The workaround to this issue is simple: one should use an overloaded spec instead of a type variable in this case, which also has the advantage of making the spec easier to read. For example:

-spec bar
    (integer()) -> integer();
    (boolean()) -> boolean().

This spec makes it clear that bar applied to an integer returns an integer, and bar applied to a boolean returns a boolean.

This design choice is motivated by experience, which shows that in a great majority of cases, when constraints are simply used as type aliases. For the remaining few use cases that may require bounded polymorphism, rewriting specs as mentioned above proved to be a good solution.

Constraints can't be recursive

EqWAlizer does not allow a variable to appear recursively under a when constraint. That is, a constraint such as the following is rejected by eqWAlizer:

-spec flatten(DeepList) -> List when
      DeepList :: [term() | DeepList],
      List :: [term()].

In this snippet taken from the OTP module lists.erl, the variable DeepList appears recursively in its constraint. Such recursive constraints are very rare in practice, hence we decided not to support them in eqWAlizer for the sake of simplicity.

In cases where such a constraint is truly needed, it is possible to introduce a recursive type alias manually and obtain the same behaviour:

-type DeepList() :: [term() | DeepList()].

-spec flatten(DeepList()) -> List when List :: [term()].

Generics, lambdas, and type inference

EqWAlizer also supports type inference for generics applied to lambdas. The canonical example is the function lists:foldl, whose spec is -spec foldl(fun((T, Acc) -> Acc), Acc, [T]) -> Acc. This is a particularly tricky case since the type variable Acc appears in several positions. When a lambda is passed as first argument to foldl, eqWAlizer performs type inference to deduce a solution for the type variables T and Acc. However, the result of this inference greatly depends on how the lambda is introduced.

Passing a lambda directly

The first and most common way of passing a lambda to foldl is to simply write it explicitly as first argument, for example:

Reversed = lists:foldl(fun (X, Acc) -> [X | Acc] end, [], [1, 2, 3])

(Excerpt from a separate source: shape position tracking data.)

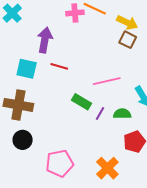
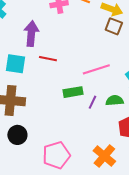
green rectangle: (81, 102) -> (73, 92), turned -36

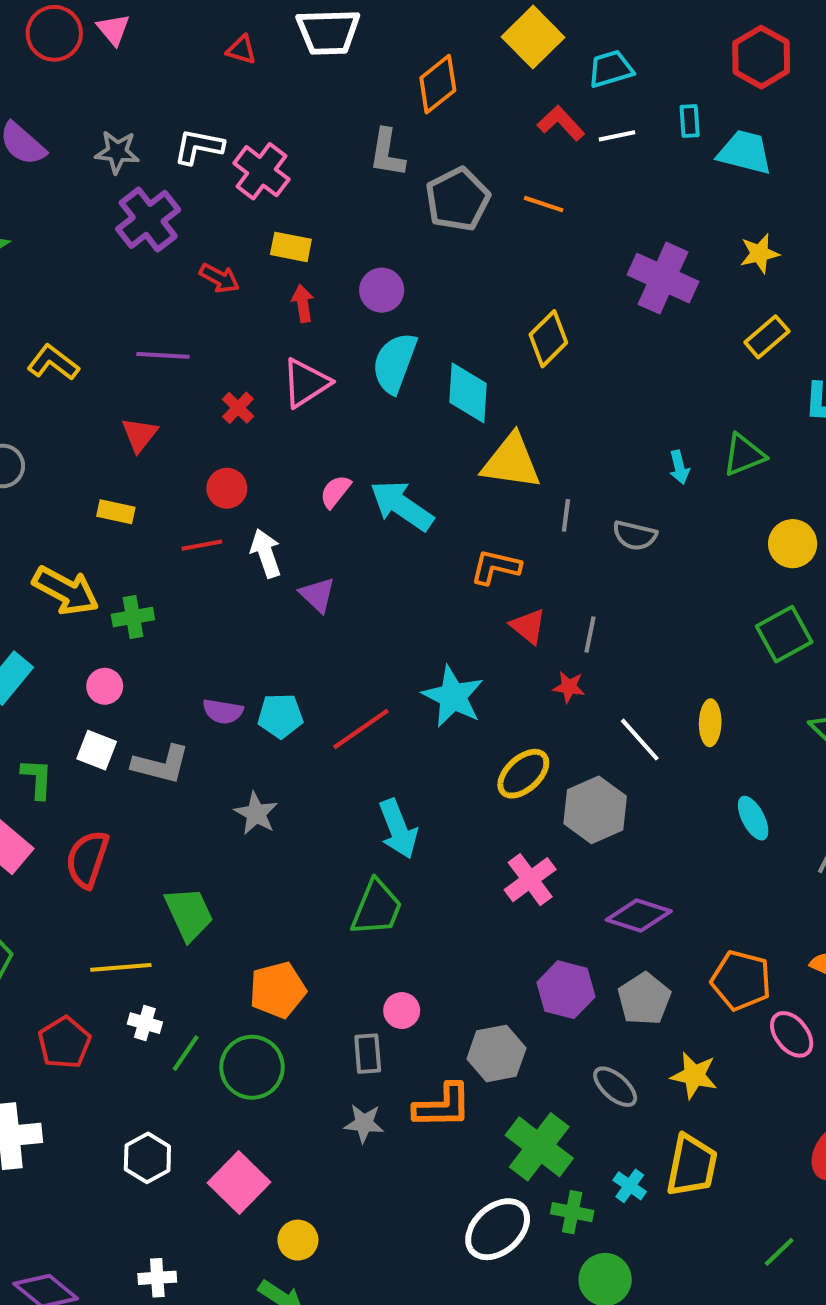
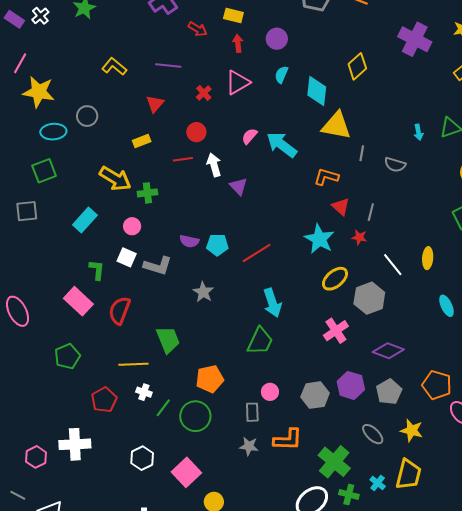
cyan semicircle: (395, 363) -> (281, 75), size x0.6
yellow rectangle: (116, 512) -> (142, 141), turned -36
cyan star: (453, 696) -> (319, 239), moved
gray hexagon: (496, 1053) -> (315, 395), moved

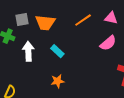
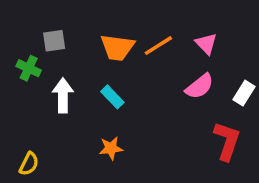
pink triangle: (111, 18) -> (206, 44), turned 32
orange trapezoid: (45, 23) -> (117, 47), moved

Here, eqWAlizer performs full type inference to deduce the type of the lambda fun (X, Acc) -> [X | Acc] end. Given the type of the third argument to foldl (which is [number()]), eqWAlizer is able to deduce that the lambda has type (number(), [number()]) -> [number()], and that the result of foldl is [number()].

Introducing an anonymous function directly as argument to a function in this way allows eqWAlizer to use contextual information (here, the spec of foldl) to deduce much more precise types for lambdas.

Passing a lambda via a variable

The second way is to first store the lambda in a variable, and pass this variable to the function:

Lambda = fun (X, Acc) -> [X | Acc] end,
Reversed = lists:foldl(Lambda, [], [1, 2, 3])

In such a setting, eqWAlizer will not be able to use information such as the spec of foldl to infer the type of Lambda, and will perform much more optimistic type-checking. It will simply assume for Lambda the type (dynamic(), dynamic()) -> dynamic(). Therefore, the type-checking of foldl will be very optimistic, and eqWAlizer will deduce for Reversed the type dynamic(), which is much less precise than [number()].